What about all of the kids who have child protection reports called in who don't get seen because the caseloads continue to be just too damn high for workers to manage, year after year, decade after decade? Child protection Intake wait lists. Opening and closing cases. Keeping kids out of care who should be there. Children farmed out to relatives who can't afford to care for them, but hey, at least they're not one of the over 9000 children in care. As the Representative has touched on, there are two populations of children in BC with little, to no, oversight whatsoever, children living with family under Child in Home of Relative (CIHR) and children living on reserve with family under the federal Guardian Financial Assistance. This has been allowed to go on for decades.
These are all tragedies and failures of the BC government and these are our childrens' lives and in denying them adequate protection and care, we are breaching their human rights and BC and Canada's commitment to the UN Convention on the Rights of the Child. And I think it's time we stopped doing that. The kind of real world circumstances a government creates for its' children speaks to the core of the value that administration holds for them. It speaks to whether they are considered as having inherent human rights, are thought of as precious and cherished individuals and resources for the future health of a society.

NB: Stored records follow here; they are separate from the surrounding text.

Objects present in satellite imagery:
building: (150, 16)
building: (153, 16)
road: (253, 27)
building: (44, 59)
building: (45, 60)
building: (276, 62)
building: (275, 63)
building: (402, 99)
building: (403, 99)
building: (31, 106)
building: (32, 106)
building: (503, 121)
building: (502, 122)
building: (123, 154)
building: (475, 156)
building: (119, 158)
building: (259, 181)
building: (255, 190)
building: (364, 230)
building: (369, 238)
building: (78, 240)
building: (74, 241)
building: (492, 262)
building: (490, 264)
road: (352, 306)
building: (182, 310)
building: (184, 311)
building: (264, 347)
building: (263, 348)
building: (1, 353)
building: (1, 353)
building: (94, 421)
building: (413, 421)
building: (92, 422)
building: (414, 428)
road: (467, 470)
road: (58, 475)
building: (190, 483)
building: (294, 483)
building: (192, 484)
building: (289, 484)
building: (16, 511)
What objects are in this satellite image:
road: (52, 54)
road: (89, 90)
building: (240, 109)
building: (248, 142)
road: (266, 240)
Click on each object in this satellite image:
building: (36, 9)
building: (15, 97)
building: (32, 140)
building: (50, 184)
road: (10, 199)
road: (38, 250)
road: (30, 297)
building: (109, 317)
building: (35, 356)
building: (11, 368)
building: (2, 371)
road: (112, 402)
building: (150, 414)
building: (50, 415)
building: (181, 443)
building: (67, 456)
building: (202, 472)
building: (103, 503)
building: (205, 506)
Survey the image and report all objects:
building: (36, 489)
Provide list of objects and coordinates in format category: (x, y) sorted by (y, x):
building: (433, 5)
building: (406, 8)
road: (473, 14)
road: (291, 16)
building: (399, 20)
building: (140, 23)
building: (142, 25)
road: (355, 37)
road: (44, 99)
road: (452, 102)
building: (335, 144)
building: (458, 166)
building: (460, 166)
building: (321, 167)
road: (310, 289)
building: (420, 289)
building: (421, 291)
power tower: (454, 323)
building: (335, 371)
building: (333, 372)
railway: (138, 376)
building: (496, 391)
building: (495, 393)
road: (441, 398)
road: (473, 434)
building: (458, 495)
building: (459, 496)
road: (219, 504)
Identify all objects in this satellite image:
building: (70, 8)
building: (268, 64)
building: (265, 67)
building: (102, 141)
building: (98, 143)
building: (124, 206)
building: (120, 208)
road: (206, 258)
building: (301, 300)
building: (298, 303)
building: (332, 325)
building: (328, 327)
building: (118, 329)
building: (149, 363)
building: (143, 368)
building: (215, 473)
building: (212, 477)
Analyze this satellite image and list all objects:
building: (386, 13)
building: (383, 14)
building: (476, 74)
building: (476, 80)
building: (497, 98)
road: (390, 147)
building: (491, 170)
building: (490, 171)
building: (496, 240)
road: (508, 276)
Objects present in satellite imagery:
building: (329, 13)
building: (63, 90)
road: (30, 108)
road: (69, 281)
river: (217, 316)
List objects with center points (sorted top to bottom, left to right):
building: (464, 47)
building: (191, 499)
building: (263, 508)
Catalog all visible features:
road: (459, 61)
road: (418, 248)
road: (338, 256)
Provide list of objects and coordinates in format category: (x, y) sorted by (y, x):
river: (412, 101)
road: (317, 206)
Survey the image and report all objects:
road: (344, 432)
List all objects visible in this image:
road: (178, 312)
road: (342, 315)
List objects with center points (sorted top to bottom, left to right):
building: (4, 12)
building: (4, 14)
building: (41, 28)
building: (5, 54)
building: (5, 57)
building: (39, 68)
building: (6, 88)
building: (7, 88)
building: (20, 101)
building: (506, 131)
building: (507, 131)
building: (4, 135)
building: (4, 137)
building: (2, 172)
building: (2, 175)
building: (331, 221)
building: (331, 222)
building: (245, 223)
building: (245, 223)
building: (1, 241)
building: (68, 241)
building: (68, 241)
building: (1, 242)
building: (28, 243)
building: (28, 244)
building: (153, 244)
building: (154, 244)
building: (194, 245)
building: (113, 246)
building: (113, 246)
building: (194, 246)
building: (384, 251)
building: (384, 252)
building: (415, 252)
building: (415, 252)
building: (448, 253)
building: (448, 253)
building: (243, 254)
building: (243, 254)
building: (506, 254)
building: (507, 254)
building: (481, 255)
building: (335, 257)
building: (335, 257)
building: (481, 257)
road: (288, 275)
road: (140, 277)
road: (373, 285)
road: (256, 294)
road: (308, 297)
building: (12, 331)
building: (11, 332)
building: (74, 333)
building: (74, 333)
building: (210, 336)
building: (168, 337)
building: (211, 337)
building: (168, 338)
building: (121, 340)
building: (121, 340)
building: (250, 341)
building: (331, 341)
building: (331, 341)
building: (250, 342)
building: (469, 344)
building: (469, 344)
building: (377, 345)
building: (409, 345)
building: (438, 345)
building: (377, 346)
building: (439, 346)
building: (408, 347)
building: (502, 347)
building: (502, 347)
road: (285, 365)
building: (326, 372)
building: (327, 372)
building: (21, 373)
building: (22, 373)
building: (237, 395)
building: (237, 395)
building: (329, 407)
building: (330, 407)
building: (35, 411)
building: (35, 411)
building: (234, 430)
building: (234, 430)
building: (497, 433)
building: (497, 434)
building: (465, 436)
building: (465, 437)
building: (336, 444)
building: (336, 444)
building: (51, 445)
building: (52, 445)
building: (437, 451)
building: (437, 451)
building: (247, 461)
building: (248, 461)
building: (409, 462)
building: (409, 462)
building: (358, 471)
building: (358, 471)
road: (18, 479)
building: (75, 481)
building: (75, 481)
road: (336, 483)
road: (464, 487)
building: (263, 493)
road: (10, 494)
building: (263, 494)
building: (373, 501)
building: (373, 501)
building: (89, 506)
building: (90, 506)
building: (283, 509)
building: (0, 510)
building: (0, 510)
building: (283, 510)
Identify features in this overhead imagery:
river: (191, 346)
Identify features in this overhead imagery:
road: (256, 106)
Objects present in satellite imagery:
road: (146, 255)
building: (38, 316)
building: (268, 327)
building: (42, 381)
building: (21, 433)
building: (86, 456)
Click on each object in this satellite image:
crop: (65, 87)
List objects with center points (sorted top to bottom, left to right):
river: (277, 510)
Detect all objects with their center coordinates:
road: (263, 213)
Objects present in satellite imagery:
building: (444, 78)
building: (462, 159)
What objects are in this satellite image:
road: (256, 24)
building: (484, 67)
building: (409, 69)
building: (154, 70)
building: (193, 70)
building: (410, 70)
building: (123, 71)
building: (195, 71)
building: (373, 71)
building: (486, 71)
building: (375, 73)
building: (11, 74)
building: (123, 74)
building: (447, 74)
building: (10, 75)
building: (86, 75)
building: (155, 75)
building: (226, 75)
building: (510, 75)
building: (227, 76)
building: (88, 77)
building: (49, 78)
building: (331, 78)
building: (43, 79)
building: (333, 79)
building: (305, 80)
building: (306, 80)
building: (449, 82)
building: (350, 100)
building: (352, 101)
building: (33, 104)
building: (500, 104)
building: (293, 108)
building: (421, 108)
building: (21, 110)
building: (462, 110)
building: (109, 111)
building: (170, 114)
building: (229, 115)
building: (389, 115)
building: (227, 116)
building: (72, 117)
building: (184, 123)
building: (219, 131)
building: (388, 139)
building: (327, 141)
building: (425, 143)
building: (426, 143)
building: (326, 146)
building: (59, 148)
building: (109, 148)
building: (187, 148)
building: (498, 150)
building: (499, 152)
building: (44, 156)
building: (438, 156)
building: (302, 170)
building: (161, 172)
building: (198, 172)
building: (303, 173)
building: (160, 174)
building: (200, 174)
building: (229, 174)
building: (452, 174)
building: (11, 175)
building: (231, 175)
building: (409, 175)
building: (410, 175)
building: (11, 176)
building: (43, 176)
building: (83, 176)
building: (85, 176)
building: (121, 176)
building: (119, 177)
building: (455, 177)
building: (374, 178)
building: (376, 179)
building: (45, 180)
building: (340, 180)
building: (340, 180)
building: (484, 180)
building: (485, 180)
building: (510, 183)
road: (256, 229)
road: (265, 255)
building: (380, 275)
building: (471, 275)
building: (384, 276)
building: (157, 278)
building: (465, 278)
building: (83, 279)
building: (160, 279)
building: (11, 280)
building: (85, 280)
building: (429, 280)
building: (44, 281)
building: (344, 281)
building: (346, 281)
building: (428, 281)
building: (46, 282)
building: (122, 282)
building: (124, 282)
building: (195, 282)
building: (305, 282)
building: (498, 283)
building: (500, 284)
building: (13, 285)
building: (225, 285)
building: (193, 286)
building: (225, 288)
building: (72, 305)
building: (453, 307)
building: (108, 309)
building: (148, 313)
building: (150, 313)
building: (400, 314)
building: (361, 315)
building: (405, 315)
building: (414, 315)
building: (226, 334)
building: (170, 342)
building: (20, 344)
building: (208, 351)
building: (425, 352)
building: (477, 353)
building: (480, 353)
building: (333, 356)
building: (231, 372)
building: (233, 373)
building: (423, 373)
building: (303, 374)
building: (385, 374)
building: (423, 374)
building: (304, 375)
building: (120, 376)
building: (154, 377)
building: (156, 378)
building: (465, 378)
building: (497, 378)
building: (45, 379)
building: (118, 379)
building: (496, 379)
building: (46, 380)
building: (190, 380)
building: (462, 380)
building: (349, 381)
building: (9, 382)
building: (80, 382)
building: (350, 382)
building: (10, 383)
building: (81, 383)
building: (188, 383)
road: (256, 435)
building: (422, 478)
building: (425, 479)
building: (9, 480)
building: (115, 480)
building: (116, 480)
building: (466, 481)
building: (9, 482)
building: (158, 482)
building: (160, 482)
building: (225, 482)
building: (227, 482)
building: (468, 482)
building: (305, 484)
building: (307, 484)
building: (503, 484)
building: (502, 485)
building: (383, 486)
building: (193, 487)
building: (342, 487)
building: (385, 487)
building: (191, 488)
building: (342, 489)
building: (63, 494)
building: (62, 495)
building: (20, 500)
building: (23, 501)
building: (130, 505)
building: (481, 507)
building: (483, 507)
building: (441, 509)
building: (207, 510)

Why put a "sunset clause" in the recommendations. Other provinces have Child & Youth Advocates with a longstanding function to monitor, review and critique government provision of child welfare services and outcomes for young people, why would that be any different in BC?
Clearly BC has always struggled to create an adequate and ethically managed and conducted child welfare system, under many different administrations. Perhaps, the argument might be made that it has never botched it's provision of child welfare like it has under this administration, which is ideologically bent on privatization and "devolving" the entire government. MCFD has quite arguably never spent so much money and had so few results and so little protection and safety for BC kids. Time, effort and money can be put into window-dressing, but the outcomes remain the same, or actually worse.
If MCFD was a corporation (and the BC Liberal government uses a corporate model) there would be no question that an ongoing and continuous lack of concrete results, objective measures and improvements in outcomes would inform decision-making as to the viability of the leadership and management of the organization. BC's young people and families have been waiting long enough for improvements, over 8 years now, with their circumstances in many respects getting worse, year after year. Fundamentally, it is time for a change of leadership.
The definition of insanity is doing the same thing over and over and expecting different results.